Pejabat Pengelola Informasi dan Dokumentasi (PPID) Kementerian Keuangan menyatakan informasi yang beredar di media sosial telah dimanipulasi dan tidak berasal dari sumber resmi pemerintah.
Kemenkeu menegaskan kabar pemangkasan gaji ke-13 ASN, TNI, dan Polri yang beredar di media sosial berasal dari konten yang telah dimanipulasi, termasuk tangkapan layar berita palsu yang mencatut pernyataan pejabat negara.
Pemerintah memastikan tidak ada kebijakan pemangkasan terhadap gaji ke-13 tahun 2026.
Menteri Keuangan Purbaya Yudhi Sadewa menegaskan pencairan gaji ke-13 akan tetap dilakukan pada Juni 2026 sesuai jadwal yang berlaku. Dana tersebut diperuntukkan bagi ASN, PPPK, TNI, Polri, pejabat negara, hingga pensiunan.
“Nanti kan ada gaji ke-13. Nanti keluar pasti,” kata Purbaya.
Ia juga menyebut anggaran gaji ke-13 sudah disiapkan dan tinggal menunggu proses penyaluran.

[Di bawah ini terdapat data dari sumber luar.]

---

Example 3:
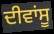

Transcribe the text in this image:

ਦੀਵਾਂਸੂ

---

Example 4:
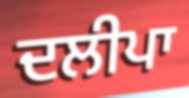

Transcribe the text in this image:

ਦਲੀਪਾ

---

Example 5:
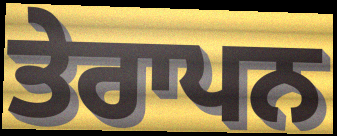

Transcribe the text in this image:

ਤੇਰਾਪਨ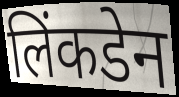
लिंकडेन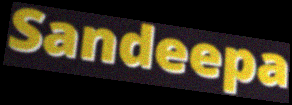
Sandeepa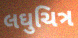
લઘુચિત્ર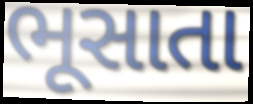
ભૂસાતા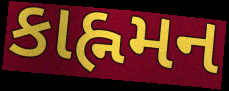
કાહ્નમન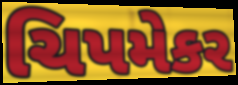
ચિપમેકર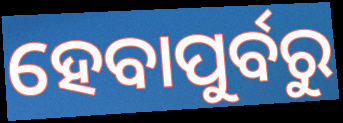
ହେବାପୁର୍ବରୁ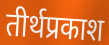
तीर्थप्रकाशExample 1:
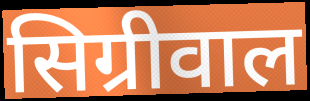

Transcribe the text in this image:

सिग्रीवाल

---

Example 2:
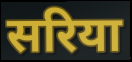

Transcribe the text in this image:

सरिया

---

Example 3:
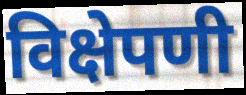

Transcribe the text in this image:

विक्षेपणी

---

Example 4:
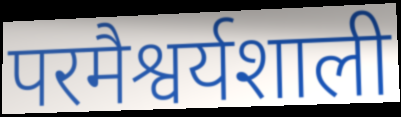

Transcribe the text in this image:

परमैश्वर्यशाली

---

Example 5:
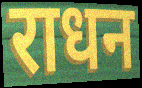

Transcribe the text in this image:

राधनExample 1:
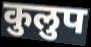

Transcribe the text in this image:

कुलुप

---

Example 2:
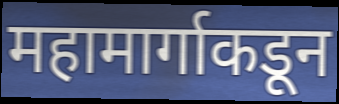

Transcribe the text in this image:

महामार्गाकडून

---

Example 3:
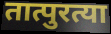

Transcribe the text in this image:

तात्पुरत्या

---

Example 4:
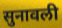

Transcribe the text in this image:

सुनावली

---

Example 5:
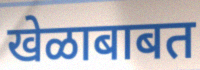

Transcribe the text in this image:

खेळाबाबत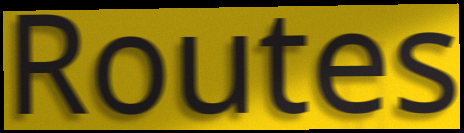
RoutesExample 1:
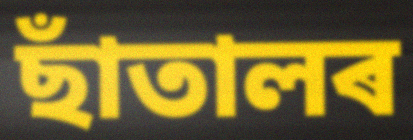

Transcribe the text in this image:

ছাঁতালৰ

Meski dipastikan cair, Kemenkeu menyatakan kebijakan terkait efisiensi anggaran gaji ke-13 masih dalam tahap kajian. Pemerintah belum menetapkan keputusan final terkait penyesuaian belanja tersebut.

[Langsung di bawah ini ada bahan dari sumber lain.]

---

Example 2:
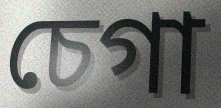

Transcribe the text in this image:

চেগা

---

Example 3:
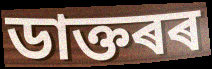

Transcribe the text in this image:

ডাক্তৰৰ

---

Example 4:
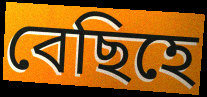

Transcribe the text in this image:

বেছিহে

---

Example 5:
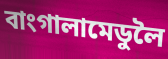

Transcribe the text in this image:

বাংগালামেডুলৈ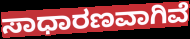
ಸಾಧಾರಣವಾಗಿವೆ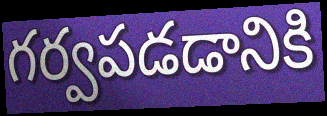
గర్వపడడానికిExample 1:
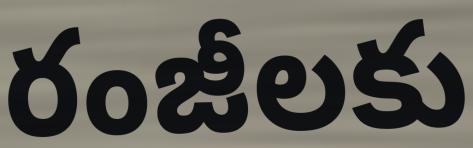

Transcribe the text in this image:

రంజీలకు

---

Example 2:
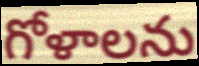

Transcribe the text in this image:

గోళాలను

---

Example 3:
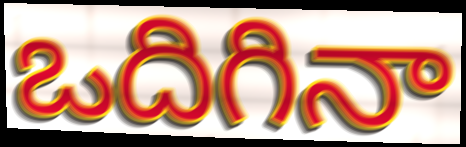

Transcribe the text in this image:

ఒదిగినా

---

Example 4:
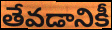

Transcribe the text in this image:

తేవడానికీ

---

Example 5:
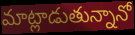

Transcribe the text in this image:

మాట్లాడుతున్నానో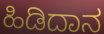
ಹಿಡಿದಾನ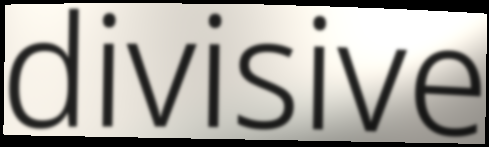
divisive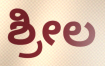
ಶ್ರೀಲ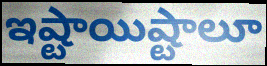
ఇష్టాయిష్టాలూ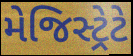
મેજિસ્ટ્રેટેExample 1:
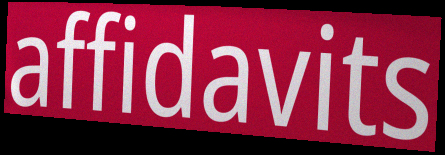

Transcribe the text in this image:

affidavits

“Masih dipelajari (efisiensi gaji ke-13),” ujar Purbaya di Kemenkeu, Selasa (7/4/2026).
“Nanti ditunggu,” tambahnya.
Penyaluran gaji ke-13 tahun 2026 mengacu pada Peraturan Pemerintah (PP) Nomor 9 Tahun 2026 dengan alokasi anggaran sekitar Rp55 triliun. Kebijakan ini juga menjadi bagian dari instrumen fiskal pemerintah untuk menjaga stabilitas ekonomi kuartal II-2026.

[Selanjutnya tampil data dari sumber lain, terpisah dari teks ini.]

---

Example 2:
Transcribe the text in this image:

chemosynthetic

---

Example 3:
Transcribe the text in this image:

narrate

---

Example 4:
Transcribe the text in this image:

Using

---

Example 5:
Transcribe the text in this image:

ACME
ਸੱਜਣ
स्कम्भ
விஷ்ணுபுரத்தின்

Menteri Koordinator Bidang Perekonomian Airlangga Hartarto menyebut gaji ke-13 berperan sebagai penopang daya beli masyarakat sekaligus buffer terhadap gejolak ekonomi global dalam upaya mencapai target pertumbuhan ekonomi 5,4 persen.
Berdasarkan aturan yang berlaku, penerima gaji ke-13 terdiri dari aparatur negara, pensiunan, penerima pensiun, serta penerima tunjangan.
Untuk PPPK, pembayaran diberikan secara proporsional sesuai masa kerja. Sementara CPNS menerima 80 persen dari gaji pokok ditambah tunjangan sesuai ketentuan.
Penyaluran gaji ke-13 bagi pensiunan dan penerima pensiun dilakukan melalui PT Taspen (Persero) dan PT Asabri (Persero), sesuai mekanisme yang diatur pemerintah.
Kemenkeu mengimbau masyarakat agar tidak mudah percaya pada informasi yang beredar di media sosial tanpa verifikasi. Pemerintah meminta publik hanya mengacu pada kanal resmi Kementerian Keuangan untuk memastikan kebenaran informasi terkait gaji ke-13 maupun kebijakan fiskal lainnya.